* _EXTRAIT DU TEXTE_
---------------
Michael Kupperman rend hommage à son père Joel, jeune génie des quiz radiophoniques du milieu du XXe siècle que l’Amérique s’est arraché et qui restera traumatisé à vie par cette expérience.

De son père, Michael Kupperman connaissait sa timidité, son inattention, son intelligence aussi et sa carrière, brillante, d’auteur et de professeur de philosophie. Mais planaient au-dessus de cet homme, reclus dans la ville de Mansfield, au fin fond du Connecticut, un secret pesant, des souvenirs dormant dans une boîte fermée.

Un silence que l’auteur va rompre en fouillant le passé dans une urgence imposée par l’état de santé de son géniteur, atteint de démence. Tout un symbole : lui qui a tant de questions laissées sans réponse se heurte à la douce amnésie d’un homme qui, à l’époque, était incollable sur tous les sujets. Mieux : il a été la première célébrité «je-sais-tout» d’Amérique.

L’auteur et caricaturiste, lauréat du prix Eisner en 2013, a l’habitude de faire rire avec ses œuvres absurdes et surréalistes (à l’instar de ses deux héros, Snake’n’Bacon). Pour le coup, c’est avec sérieux qu’il remonte le temps, cherchant à mettre des mots sur le traumatisme de son père, enfant modèle surmédiatisé.

Il captivera Marlene Dietrich et Orson Welles

Sorti en 2018 aux États-Unis (All the Answers : A Graphic Memoir,  publié chez Gallery 13), son livre biographique plonge en pleine Seconde Guerre mondiale, au cœur de l’émission extrêmement populaire Quiz Kids. Doté de la capacité à résoudre des problèmes mathématiques complexes dans sa tête, Joel s’est fait aimer du public dans tout le pays, au point de devenir une obsession nationale.

Dès l’âge de six ans, il va séduire les nombreux auditeurs avec son zézaiement, ses folles prouesses mentales (son QI est estimé à 219) et son insistance à vouloir donner la bonne réponse avant tout le monde – en 1943, il reçoit 10 000 lettres de fans par semaine…

Durant les dix années suivantes et quelque 400 épisodes, il captivera Marlene Dietrich et Orson Welles, plaisantera avec les plus grands humoristes de l’époque, charmera Eleanor Roosevelt et Henry Ford.

«J’ai été fabriqué de toutes pièces»

Parmi ses autres faits d’armes : des publicités en pagaille, un film sur mesure (Chip Off the Old Block, 1944) et une tribune à la première assemblée des Nations unies en tant que porte-parole de la jeunesse américaine. Autant d’histoires mises subitement sous cloche, devenues taboues pour celui que l’on appelait «Bébé Einstein» ou «Mini Euclide».

En effet, tout n’est pas rose derrière ce destin hors norme et cette célébrité tant enviée. Joel Kupperman l’avoue à son fils, dans un de ses moments de lucidité : «Il n’y avait pas de génie dans cette émission» ou encore, plus significatif, «j’ai été fabriqué de toutes pièces».

Par une mère-impresario d’abord, jamais regardante quand il s’agit de «marchander» son enfant. Par la propagande pro-juive ensuite, utilisée pour contrer l’antisémitisme rampant. Par l’effort réclamé pour supporter le conflit mondial – avec ses copains des «Incollables», ils vont vendre pour plus de 125 millions de bons d’épargne de guerre.
---------------
* _DONNÉES FOURNIES_
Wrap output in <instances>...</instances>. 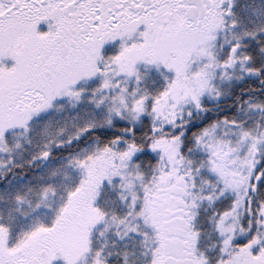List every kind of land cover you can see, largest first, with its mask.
---------------
* _TRAVAIL DEMANDÉ_
A. D'après l'article sur Joel Kupperman, combien de lettres de fans l'enfant recevait-il chaque semaine en 1943 ?
B. Poursuivez l'article sur le livre de Michael Kupperman consacré à son père, en enchaînant après sa dernière phrase.

* _EN RÉPONSE_
A. 10 000 lettres par semaine.

B.
Une marionnette de l’industrie du spectacle

Oui, Joel Kupperman a été une marionnette de l’industrie du spectacle, la star d’une émission radiophonique (puis télévisée) qui n’avait ni fin ni récompense. Un candidat à qui l’on posait toujours les «bonnes» questions, qui va voir son monde s’écrouler comme un château de cartes lors du scandale des jeux truqués dans les années 50.

Une tragédie américaine qui va le poursuivre jusqu’à l’université, confronté à la jalousie des autres étudiants, de ce même public qui, à l’époque, l’adorait.

«Être un enfant brillant parmi vos pairs n’était pas la meilleure façon de grandir en Amérique», confia-t-il ainsi en 1982, dans une rare interview donnée au New York Times. Il ne lui restera alors qu’une solution : la fuite, le repli, l’oubli.

Un dessin épuré en noir et blanc

Michael Kupperman, en réanimant cette vie à la fois magnifique et douloureuse, appuie sur de nombreux points : la relation père-fils et le devoir de mémoire, bien sûr, mais également la célébrité, l’exploitation de l’enfance, l’histoire de la culture pop et par extension, le rôle de la radio et de la télévision dans l’Amérique du milieu du XXe siècle.

Avec esprit et cœur, et dans un dessin épuré en noir et blanc (avec l’appui de nombreux documents d’époque), il complète alors les pages manquantes de son livre de famille et se persuade du bien-fondé de sa démarche. Oui, certaines histoires méritent qu’on les raconte. Le lecteur ne pourra que confirmer.

L’Enfant prodige, de Michael Kupperman.
La Cinquième Couche.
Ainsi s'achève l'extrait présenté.